She blushed as one who knew the tone and the words, and was wont to understand beneath them the insinuation, “You’re a tramp.”

But she was mistaken. The woman before her prided herself on knowing a respectable female when she saw her, and though poor and miserable, the girl did not look “a bad ’un.”

“I’m a-goin’ on further,” said she evasively.

“Oh!” said the woman again. Then, as not wishing to be inquisitive, she added, “Well, thank ye. I wish ye a good evenin’. It’s cold weather; it’s best to walk fast to keep warm.”

And she nodded, moving on quickly to suit her action to her words.

“Good evenin’,” said the girl.

But she did not follow the advice.

Though she carried but the smallest of little bundles, she rested it on the brick parapet as the women had done with their heavier loads, and stood looking down the river into the afterglow.

It was four o’clock. The sun had set, and the poplars that crossed the stream and the fields, dividing meadow-land from water-cress grounds, shot straight arrows against a pale crimson sky, that was cool even in its fire in the cold, crisp air.

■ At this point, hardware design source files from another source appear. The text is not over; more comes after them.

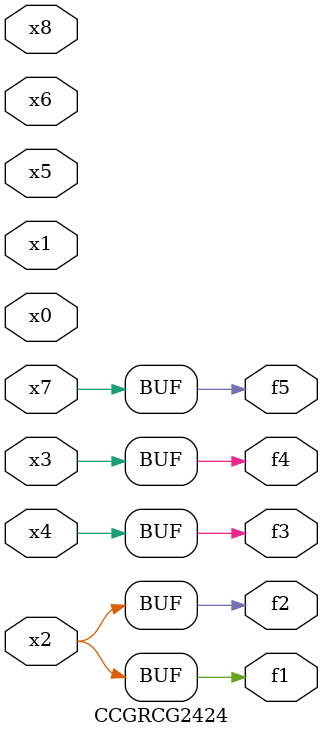
<source format=v>
module CCGRCG2424(
	input x0, x1, x2, x3, x4, x5, x6, x7, x8,
	output f1, f2, f3, f4, f5
);
	assign f1 = x2;
	assign f2 = x2;
	assign f3 = x4;
	assign f4 = x3;
	assign f5 = x7;
endmodule

</source>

Every little bare twig on the slender, bare boughs of the poplars pointed upwards; the willows by the river, though less spare and less commanding, modestly followed their example; the sky might have been constraining with its tender glory, but the girl—after one glance around on the clear-cut winter landscape, so calm with the patience of waiting Nature, but so cruelly silent with the dearth of stirring life—fastened her eyes on the water and on the water alone.

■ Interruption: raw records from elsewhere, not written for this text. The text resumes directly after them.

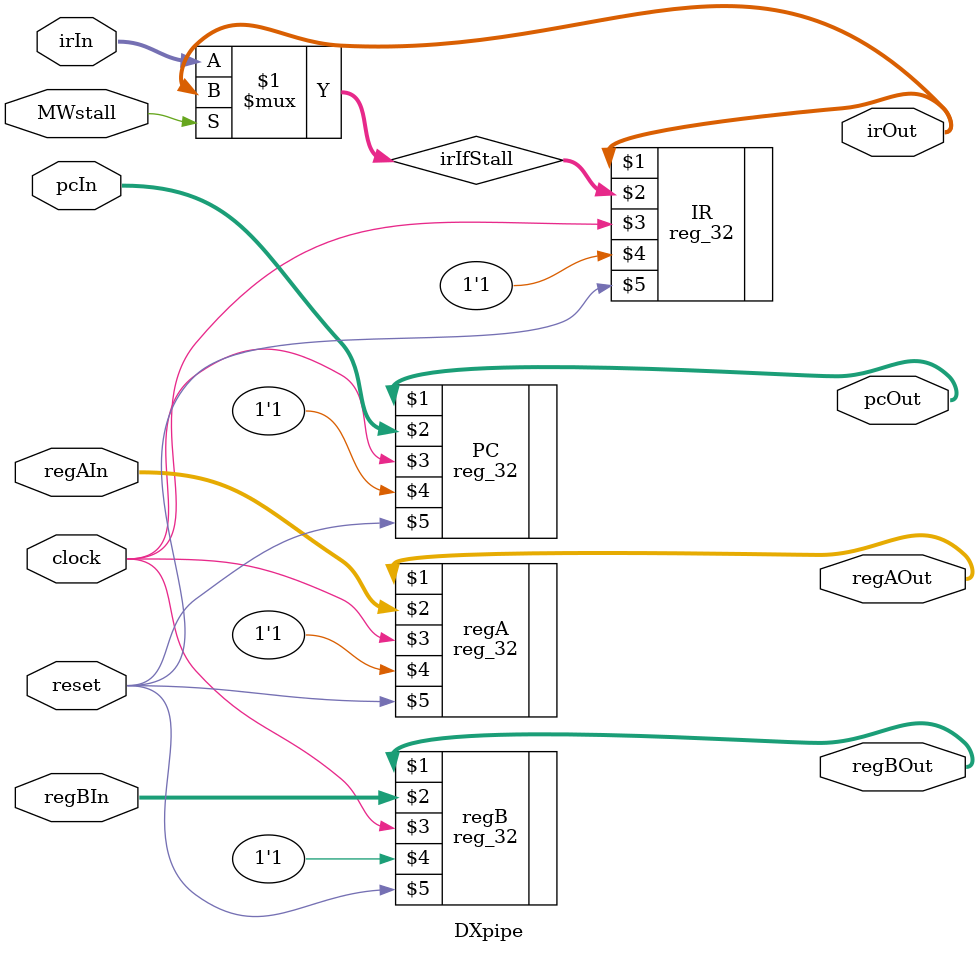
<source format=v>
module DXpipe(pcIn, pcOut, regAIn, regBIn, regAOut, regBOut, irIn, irOut, clock, reset, MWstall);
    input [31:0] pcIn, regAIn, regBIn, irIn;
    input clock, reset, MWstall;
    output [31:0] pcOut, regAOut, regBOut, irOut;
    wire [31:0] irIfStall;

    assign irIfStall = MWstall ? irOut : irIn;

    reg_32 PC(pcOut, pcIn, clock, 1'b1, reset);
    reg_32 regA(regAOut, regAIn, clock, 1'b1, reset);
    reg_32 regB(regBOut, regBIn, clock, 1'b1, reset);
    reg_32 IR(irOut, irIfStall, clock, 1'b1, reset);

endmodule
</source>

The long strings of half-dead, slimy weed that swayed idly to and fro, attached and yet floating, like the traveller’s joy on a summer’s day a-moving in the wind—or better, yes, much better still—like some dank, clinging cotton stuffs, held to the gravel bed by some heavy weight, yet erring softly, saturated with much water, on the bosom of the stream—these seemed to fascinate her beyond the power to tear away her gaze.